# START OF Extract

PPL ELECTRIC UTILITIES CORPORATION;
PPL CORPORATION; EMPLOYEE BENEFIT PLAN BOARD OF
PPL CORPORATION AND PPL RETIREMENT PLAN
On Appeal from the United States District Court
for the Eastern District of Pennsylvania
(D.C. Civil No. 03-cv-05861)
District Judge: Hon. Juan R. Sanchez
Submitted Pursuant to Third Circuit LAR 34.1(a)
March 31, 2006
BEFORE: SMITH and COWEN, Circuit Judges,
and ACKERMAN*, District Judge
(Filed: September 6, 2006)
*Honorable Harold A. Ackerman, Senior United States District Judge for the District of
New Jersey, sitting by designation.
OPINION
COWEN, Circuit Judge.
Richard Tobias appeals from a judgment entered by the District Court following a
bench trial in favor of defendants PPL Electric Utilities Corporation, PPL Corporation,
Employee Benefit Plan Board of PPL Corporation, and PPL Retirement Plan (collectively
defendants or “PPL”) in his suit under the Employee Retirement Income Security Act
(“ERISA”), 29 U.S.C. §§ 1001-1461, and the District Court’s denial of his motion for a
new trial and to alter or amend judgment pursuant to Federal Rule 59(a). For the reasons
stated below, we will affirm.

# END OF Extract
# START OF Given information

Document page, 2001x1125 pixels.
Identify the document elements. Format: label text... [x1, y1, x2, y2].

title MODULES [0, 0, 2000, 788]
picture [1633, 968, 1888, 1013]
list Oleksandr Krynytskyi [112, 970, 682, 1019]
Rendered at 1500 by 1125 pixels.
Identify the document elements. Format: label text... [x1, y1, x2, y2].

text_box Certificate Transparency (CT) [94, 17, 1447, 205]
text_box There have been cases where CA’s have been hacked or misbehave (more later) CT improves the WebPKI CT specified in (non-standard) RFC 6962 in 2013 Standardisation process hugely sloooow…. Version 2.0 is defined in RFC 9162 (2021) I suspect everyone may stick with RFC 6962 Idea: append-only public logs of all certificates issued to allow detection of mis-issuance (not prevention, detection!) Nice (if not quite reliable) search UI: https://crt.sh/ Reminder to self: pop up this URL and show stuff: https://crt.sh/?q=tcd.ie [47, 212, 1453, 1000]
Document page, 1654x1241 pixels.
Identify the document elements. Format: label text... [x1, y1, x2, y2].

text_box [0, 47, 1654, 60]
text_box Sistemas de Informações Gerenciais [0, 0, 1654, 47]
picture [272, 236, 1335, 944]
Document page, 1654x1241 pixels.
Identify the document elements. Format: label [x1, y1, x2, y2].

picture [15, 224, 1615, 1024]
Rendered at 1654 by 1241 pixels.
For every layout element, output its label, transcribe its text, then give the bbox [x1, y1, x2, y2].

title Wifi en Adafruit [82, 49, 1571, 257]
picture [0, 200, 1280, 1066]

# END OF Given information

Task to complete:
Answer these questions about the court opinion:
1. Which judge wrote the opinion?
2. On what date was the opinion filed?
3. Under which rule did Richard Tobias bring his motion for a new trial and to alter or amend judgment?

Correct response:
1. Cowen, Circuit Judge.
2. September 6, 2006.
3. Federal Rule 59(a).